• Informatie gebruiken
#1 Beantwoord de volgende vragen over het tekstfragment:
(a) In welk jaar vond de watersnoodramp plaats?
(b) Op welke dag komt de bisschop op bezoek?
(c) Wat maken Bonaventura en Wil samen schoon?
#2 Schrijf het tekstfragment alsjeblieft verder, te beginnen na de laatste zin.

De tijd is die van de watersnoodramp in 1953, waarin de Tweede Wereldoorlog en de haat tegen de Duitsers nog manifest is. Nog nader aangeduid bevinden we ons in de goede week, die uitloopt op het paasfeest en Brouwers de gelegenheid biedt om naar een apotheose toe te werken. Verder dan Witte Donderdag komen we echter niet. Op die dag komt de bisschop op bezoek. De composities zijn doordacht. Als Bonaventura samen met Wil voor diens komst het kruisbeeld schoonmaakt, horen ze Mark zingen in het koor. Beiden zijn opgelucht dat hij uit de ziekenzaal ontslagen is.

• Aangeleverde gegevens

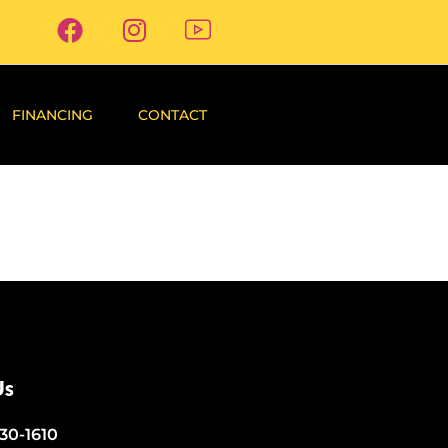
FINANCING
CONTACT
Us
530-1610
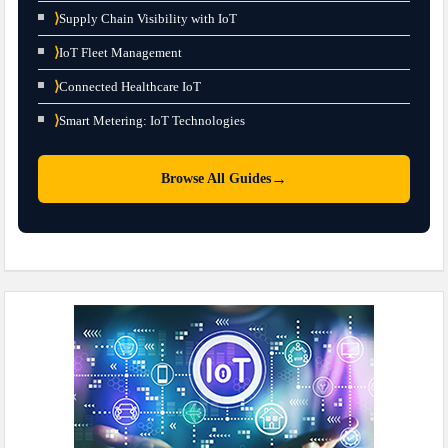
⟩
Supply Chain Visibility with IoT
⟩
IoT Fleet Management
⟩
Connected Healthcare IoT
⟩
Smart Metering: IoT Technologies
→
Browse All Guides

• Antwoorden per opdracht
#1
(a) In 1953.
(b) Op Witte Donderdag.
(c) Het kruisbeeld.

#2
De stijl van Brouwers is bezwerend, als die van een taalmagiër of een woordkunstenaar. Hij schrijft geen zin op de automatische piloot en knoopt allerlei gebeurtenissen op imposante wijze aan elkaar vast. Directe en indirecte rede gaan moeiteloos in elkaar over, actie en reflectie wisselen elkaar op natuurlijke wijze af. Brouwers neemt de tijd om het verhaal te ontvouwen en komt steeds met nieuwe woorden. Zinnen hoeven niet te eindigen, kunnen ook uit één woord bestaan. De taal is een genot om te lezen, zoals over het ter communie gaan. ’Het lichaam van de zaligmaker moet ongekreukt naar binnen. En men moet nuchter zijn voor deelname aan dit sacrament der sacramenten, opdat de zaligmaker niet terechtkomt tussen raapsteeltjes en gekookt spek.’ Bonaventura voelt zich een soepjurkclown in een asiel, staat er ergens. Het gebrekkige Duits dat Mansuetus en de abt spreken geeft heel veel sfeer. Brouwers geeft de lezer een gevoel van vrijheid, ruimte om zelf ook te experimenteren met taaluitingen.

Het enige onwaarschijnlijke is de hitte die tijdens de goede week in het klooster heerst. Die zorgt wel voor een drukkende sfeer, maar past eerder in de hoogzomer. Dit detail valt echter in het niet bij de reikwijdte van dit boek, dat de Nederlandse literatuur vernieuwd en verrijkt.

Bijgewerkt op 17 december 8:54 uur.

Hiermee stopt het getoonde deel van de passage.